The MEF is a big proponent of end-to-end, multi-carrier, internetwork lifecycle service orchestration (LSO)—which it calls “The Third Network”—bringing together inexpensive, ubiquitous services like the public Internet with more deterministic, business-class services like Carrier Ethernet. Meanwhile, TM Forum has its own vision of LSO, called ZOOM (Zero-touch Orchestration, Operation and Management). And guess what? The two groups are sharing their work on SDN, NFV and APIs to make sure their visions are compatible, interoperable and truly serve the industry.

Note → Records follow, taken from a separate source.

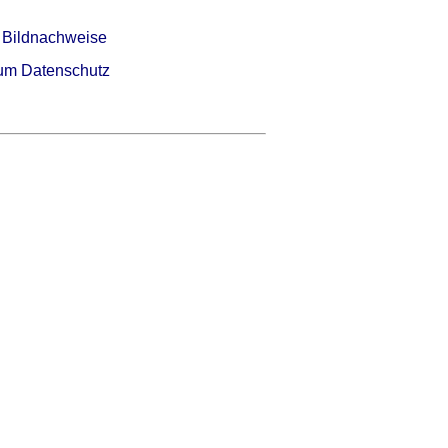
 Bildnachweise
um Datenschutz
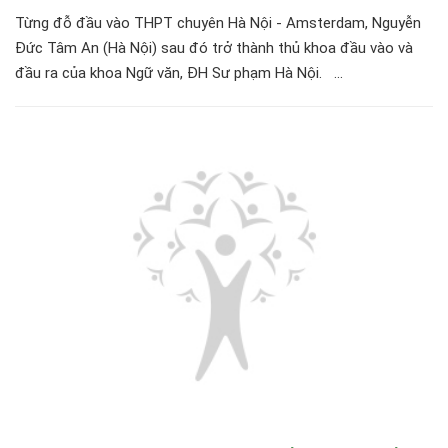
Từng đỗ đầu vào THPT chuyên Hà Nội - Amsterdam, Nguyễn
Đức Tâm An (Hà Nội) sau đó trở thành thủ khoa đầu vào và
đầu ra của khoa Ngữ văn, ĐH Sư phạm Hà Nội. ...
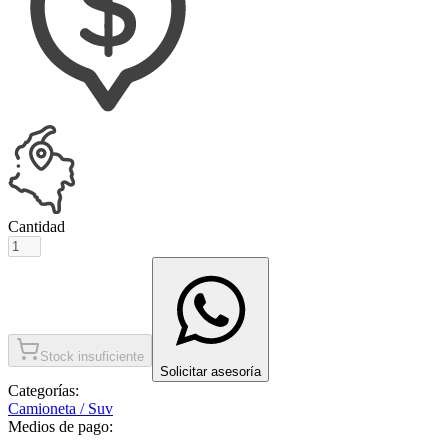
Cantidad
Stock insuficiente
Solicitar asesoría
Categorías:
Camioneta / Suv
Medios de pago:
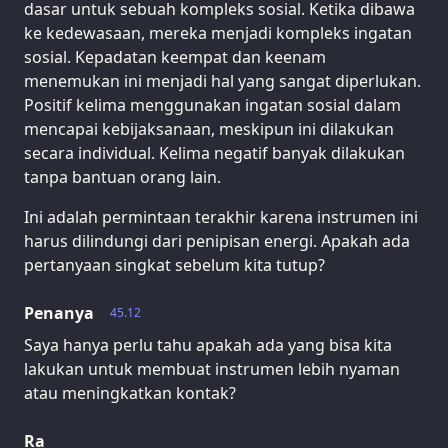
dasar untuk sebuah kompleks sosial. Ketika dibawa
ke kedewasaan, mereka menjadi kompleks ingatan
sosial. Kepadatan keempat dan keenam
menemukan ini menjadi hal yang sangat diperlukan.
Positif kelima menggunakan ingatan sosial dalam
mencapai kebijaksanaan, meskipun ini dilakukan
secara individual. Kelima negatif banyak dilakukan
tanpa bantuan orang lain.
Ini adalah permintaan terakhir karena instrumen ini
harus dilindungi dari penipisan energi. Apakah ada
pertanyaan singkat sebelum kita tutup?
Penanya
45.12
Saya hanya perlu tahu apakah ada yang bisa kita
lakukan untuk membuat instrumen lebih nyaman
atau meningkatkan kontak?
Ra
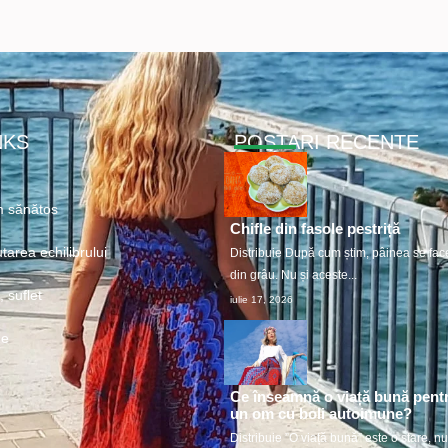
NKS
POSTARI RECENTE
 sănătos
Chifle din fasole pestriță
tarea echilibrului
Distribuie După cum știm, pâinea se fac
din grâu. Nu și aceste...
 suflet
iulie 17, 2026
ne
Ce înseamnă o viață bună pent
un om cu boli autoimune?
Distribuie ”O viață bună” este o stare, n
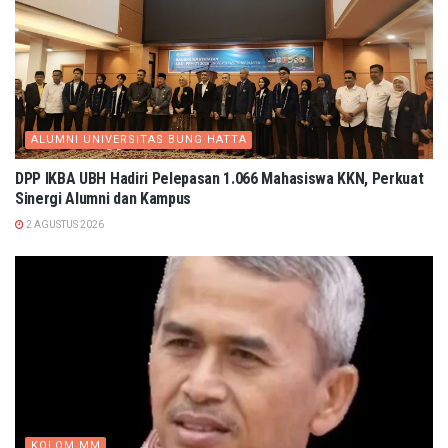
ALUMNI UNIVERSITAS BUNG HATTA
DPP IKBA UBH Hadiri Pelepasan 1.066 Mahasiswa KKN, Perkuat
Sinergi Alumni dan Kampus
2 AGUSTUS 2026
KOLOM MM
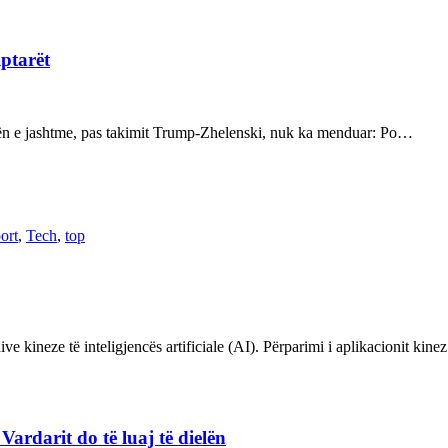
iptarët
kën e jashtme, pas takimit Trump-Zhelenski, nuk ka menduar: Po…
ort
,
Tech
,
top
ve kineze të inteligjencës artificiale (AI). Përparimi i aplikacionit kin
rdarit do të luaj të dielën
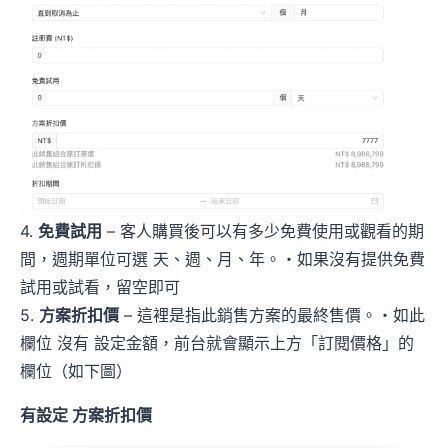
4.
免費試用
– 客人購買後可以有多少免費使用或觀看的期
間，週期單位可選 天、週、月、年。・如果沒有提供免費
試用或試看，留空即可
5.
方案折扣價
– 這裡是指此銷售方案的最終售價。・如此
欄位 沒有 設定金額，前台就會顯示上方「訂閱價格」的
欄位（如下圖）
有設定 方案折扣價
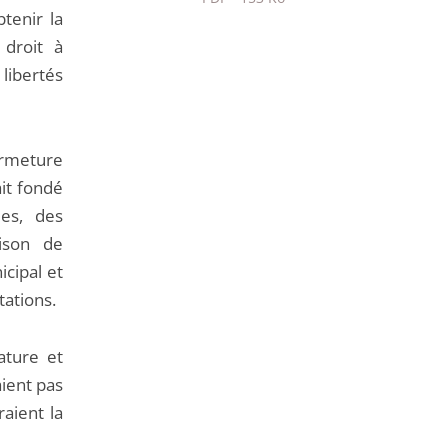
tenir la
Passer
 droit à
le
 libertés
partage
de
l'article
ermeture
pour
it fondé
arriver
les, des
avant
ison de
icipal et
ations.
ature et
ient pas
raient la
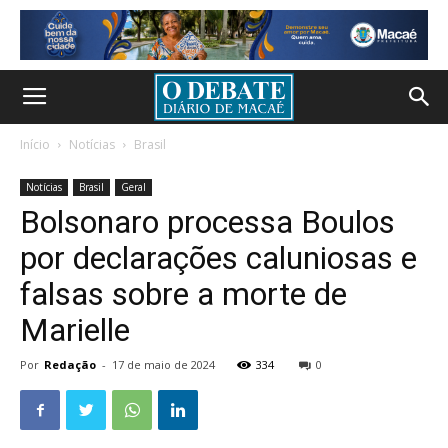
Início
Notícias
Brasil
Notícias
Brasil
Geral
Bolsonaro processa Boulos
por declarações caluniosas e
falsas sobre a morte de
Marielle
Por
Redação
-
17 de maio de 2024
334
0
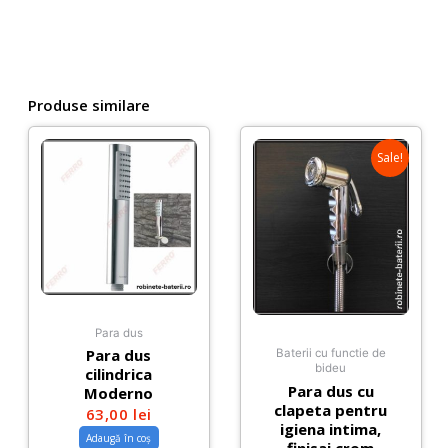
Produse similare
Sale!
Para dus
Para dus
Baterii cu functie de
bideu
cilindrica
Para dus cu
Moderno
clapeta pentru
63,00
lei
igiena intima,
Adaugă în coș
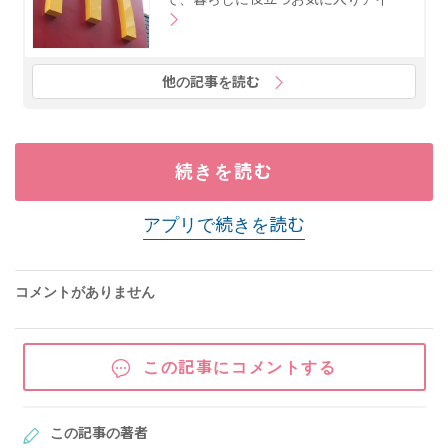
他の記事を読む
続きを読む
アプリで続きを読む
コメントがありません
この記事にコメントする
この記事の著者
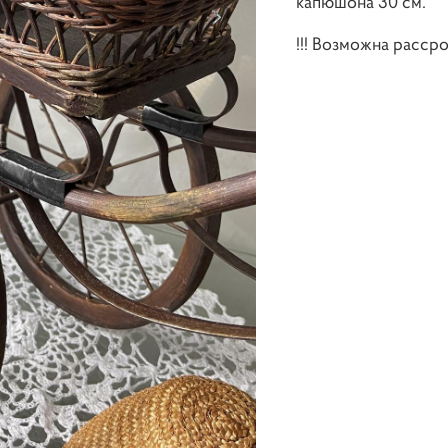
капюшона 30 см.
!!! Возможна рассро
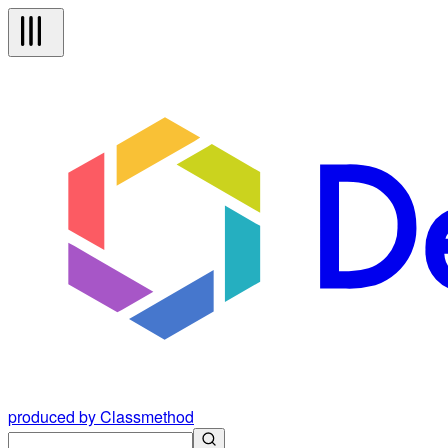
produced by Classmethod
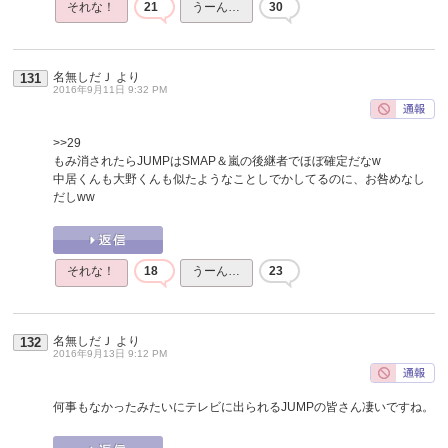
それな！
21
うーん…
30
名無しだＪ
より
131
2016年9月11日 9:32 PM
>>29
もみ消されたらJUMPはSMAP＆嵐の後継者でほぼ確定だなw
中居くんも大野くんも似たようなことしでかしてるのに、お咎めなし
だしww
それな！
18
うーん…
23
名無しだＪ
より
132
2016年9月13日 9:12 PM
何事もなかったみたいにテレビに出られるJUMPの皆さん凄いですね。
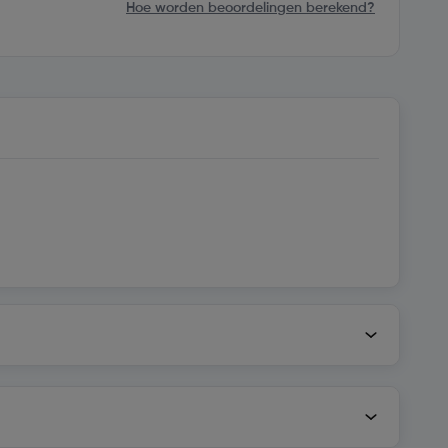
Hoe worden beoordelingen berekend?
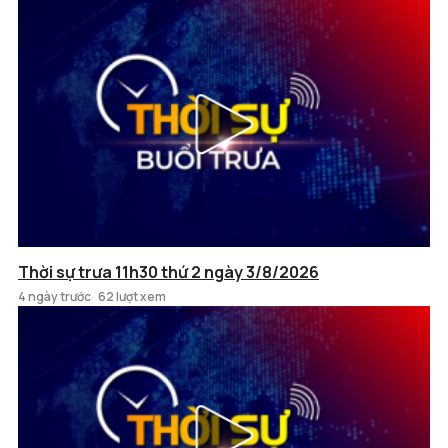
Thời sự trưa 11h30 thứ 2 ngày 3/8/2026
4 ngày trước
62 lượt xem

It’s all about open source. The MEF has, in fact, launched two open source initiatives, one called OpenLSO for lifecycle services orchestration, and the other called OpenCS for connectivity services based on Carrier Ethernet 2.0. Later this year, the MEF is hosting a series of global hackathons to empower—and challenge—its members and the industry to develop projects around OpenLSO and OpenCS. Those projects are done in close collaboration with other open source communities, such as OpenDaylight and OPNFV.
OPNFV, by the way, recently hosted its first plugfest—a big event in Louisville, Colorado. It focused on the installation of virtual network functions on multiple hardware platforms using multiple installers. And from all accounts, it was a smashing success, with combinations of installers being tried for the first time—and working on their inaugural attempt. That’s the power of open standards!
There was a hackathon called Open Hack at May’s TM Forum Live. I didn’t get to see it, but check out the grand prize winner, Garden Sharing, as well as the two runners-up. Open networking is making a real difference. There will be an LSO Hackathon at this fall’s scheduled MEF16 event, Nov. 7-10 in Baltimore, and that’s one not to miss.
The way it should be
If it’s not open, and if it’s not open source, it’s not happening. And that’s the way it should be. At first, the beneficiaries would seem to be the industry: Vendors large and small will be able to innovate and bring products and services to market quickly, at a reasonable cost, by leveraging the open specifications and reference code. Ultimately, however, customers will be the big winners because interoperability will be assured. Nobody will tolerate vendor lock-in, not any more.
Open source networking: It’s a beautiful thing. And the time is now.